If you have no reel, you have nothing. It doesn't matter if your demos are whiz-bang and feature only the finest sample libraries. It's not "what can you do" in this business, it's "what have you done already and how does that help with me monetize this terrible film?" No one gets hired for artistic considerations. At least, no one I know that's getting paid a lot. It's all about making other people money, and if you can demonstrate that ability you'll go a long way. Of course, that's not to say that you won't luck into something, but let's face it: in the indie world of micro-budget films (the ones you can actually aspire to getting), the sub-$1,000,000 budget is very tightly controlled. In these cases it's not about your relationship with the director. Hell, the director is probably getting crushed by the pressure of the producers, and it's the producers for whom you're working, and to whom you will ultimately have to answer.

Lastly, if you're not getting gigs or don't have a reel, find some student films, but don't expect to get paid for your time. Experience is the currency in the creative world, and often just getting a few films under your belt will pay dividends. You've already got a slick website with your Twitter/Facebook presence, so you're doing the right thing already on that end, and you're asking around here -- also a good thing to do. 
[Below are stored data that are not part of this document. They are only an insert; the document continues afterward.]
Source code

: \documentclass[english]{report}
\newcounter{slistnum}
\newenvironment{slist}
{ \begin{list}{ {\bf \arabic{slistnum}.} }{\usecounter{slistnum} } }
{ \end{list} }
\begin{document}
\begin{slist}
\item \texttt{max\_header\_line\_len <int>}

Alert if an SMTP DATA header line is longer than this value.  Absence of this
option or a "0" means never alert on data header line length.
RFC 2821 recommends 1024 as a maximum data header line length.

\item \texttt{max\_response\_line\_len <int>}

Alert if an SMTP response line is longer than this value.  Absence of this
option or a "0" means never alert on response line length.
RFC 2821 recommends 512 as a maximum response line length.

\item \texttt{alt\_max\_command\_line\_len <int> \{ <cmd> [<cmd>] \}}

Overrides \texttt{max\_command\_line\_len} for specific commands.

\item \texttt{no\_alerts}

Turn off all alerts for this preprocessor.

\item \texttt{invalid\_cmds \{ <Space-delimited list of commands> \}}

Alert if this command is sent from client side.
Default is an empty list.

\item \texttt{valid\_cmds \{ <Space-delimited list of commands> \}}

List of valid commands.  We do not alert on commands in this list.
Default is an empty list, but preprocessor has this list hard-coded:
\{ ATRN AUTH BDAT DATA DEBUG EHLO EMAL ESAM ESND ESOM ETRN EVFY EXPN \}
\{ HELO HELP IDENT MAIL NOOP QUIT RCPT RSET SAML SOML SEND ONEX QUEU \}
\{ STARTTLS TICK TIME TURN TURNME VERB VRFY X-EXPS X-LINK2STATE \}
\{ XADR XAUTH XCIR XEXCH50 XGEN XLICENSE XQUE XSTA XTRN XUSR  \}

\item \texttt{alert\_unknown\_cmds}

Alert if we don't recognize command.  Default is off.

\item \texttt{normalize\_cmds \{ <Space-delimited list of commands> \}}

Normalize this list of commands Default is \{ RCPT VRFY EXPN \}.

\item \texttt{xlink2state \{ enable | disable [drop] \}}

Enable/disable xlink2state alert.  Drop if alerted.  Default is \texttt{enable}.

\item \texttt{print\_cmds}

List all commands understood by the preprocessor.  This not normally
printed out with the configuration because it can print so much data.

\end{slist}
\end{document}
Anyway, that's my opinion. There are plenty of magnanimous composers who will happily pass along a gig if they get their name on the cue-sheets. 

~Stu


----------



## Leon Willett (Mar 14, 2012)

Simplesly @ Wed Mar 07 said:


> Still not sure how to crack into the gaming industry - I was more looking for examples of things people have actually done that led to a meeting or being hired.
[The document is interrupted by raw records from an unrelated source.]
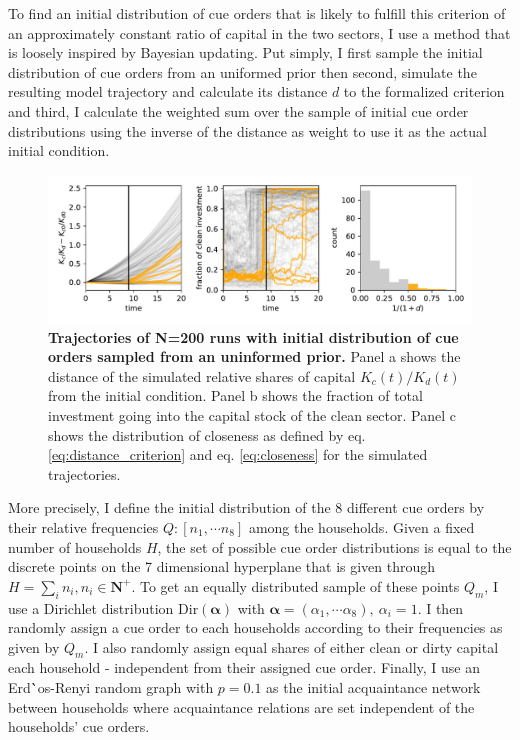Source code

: To find an initial distribution of cue orders that is likely to fulfill this criterion of an approximately constant ratio of capital in the two sectors, I use a method that is loosely inspired by Bayesian updating. Put simply, I first sample the initial distribution of cue orders from an uniformed prior then second, simulate the resulting model trajectory and calculate its distance $d$ to the formalized criterion and third, I calculate the weighted sum over the sample of initial cue order distributions using the inverse of the distance as weight to use it as the actual initial condition.\\


\begin{figure}[t]
  \centering
  \includegraphics[width= \textwidth]{figures/initial_condition_sampling.pdf}
  \caption{\textbf{Trajectories of N=200 runs with initial distribution of cue orders sampled from an uninformed prior.} Panel a shows the distance of the simulated relative shares of capital $K_c(t)/K_d(t)$ from the initial condition. Panel b shows the fraction of total investment going into the capital stock of the clean sector. Panel c shows the distribution of closeness as defined by eq. \ref{eq:distance_criterion} and eq. \ref{eq:closeness} for the simulated trajectories.}
  \label{fig:initial_conditions_sampled}
\end{figure}

More precisely, I define the initial distribution of the 8 different cue orders by their relative frequencies $Q: [n_1, \cdots n_8]$ among the households. Given a fixed number of households $H$, the set of possible cue order distributions is equal to the discrete points on the 7 dimensional hyperplane that is given through $H = \sum_i n_i, n_i \in \mathbf{N^{+}}$. To get an equally distributed sample of these points $Q_m$, I use a Dirichlet distribution $\mathrm{Dir}(\mathbf{\alpha})$ with $\mathbf{\alpha}=(\alpha_1, \cdots \alpha_8), ~ \alpha_i=1$. I then randomly assign a cue order to each households according to their frequencies as given by $Q_m$. I also randomly assign equal shares of either clean or dirty capital each household - independent from their assigned cue order. Finally, I use an Erd\``{o}s-Renyi random graph with $p=0.1$ as the initial acquaintance network between households where acquaintance relations are set independent of the households' cue orders.\\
Hey Simplesly, I wrote an article about that a few years ago. Hope it helps: 

http://leonwillett.com/leonwillett.com/ ... Games.html


----------



## Simplesly (Mar 14, 2012)

Stu- 

That's really interesting to know - I do know more than a few people in the LA film/tv music scene, but I have been wondering how to make good use of those relationships given I don't live there anymore. Doing remote ghost work is something that I should definitely be doing, or trying to do.. I chose to forgo a reel because I honestly didn't see the value in stringing together a collection of dry B2B customer reference vids and web spots. Whoever is watching would be asleep by :15... Will have some video for my site soon though (it's beyond my control at this moment.) Thanks for the suggestions - I think it's time I reach out to some people I know. 

Leon - 

thanks for the link. I've been laid up all week with the flu and it's the perfect time to do a little educational reading.


----------



## Peter Alexander (Mar 14, 2012)

I've done a whole course on this with good reviews from professionals who wished they had started here first:

http://alexanderpublishing.com/Products/Marketing-Your-Music-and-You-Level-1-Home-Study__AU-MYMY-Home-spc-Study.aspx (http://alexanderpublishing.com/Products ... Study.aspx)

The thing is, you have to be willing to look at yourself and present yourself differently. Like it or not, composers are entreprenuers, and that makes you the CEO of your own music production company.

Music in advertising goes in trends. For many years now, the trend is to find a pop song that supports the product or ad campaign in some way. Original music is less in demand. There are also jingle packages available through radio stations for long term commitments. Then there's library music. Then there's stuff on iStockphoto!


----------



## Rach (Apr 30, 2012)

Wow! Thanks to those who posted links on this thread. It has taught me more in 24 hours than I knew prior to April 29th. ...and Scorecast is awesome! Thanks for unknowingly helping this nubee. My brain's on fire! Time to mix strings w/ woodwinds w/ brass and have it actually sound good. Yum.


----------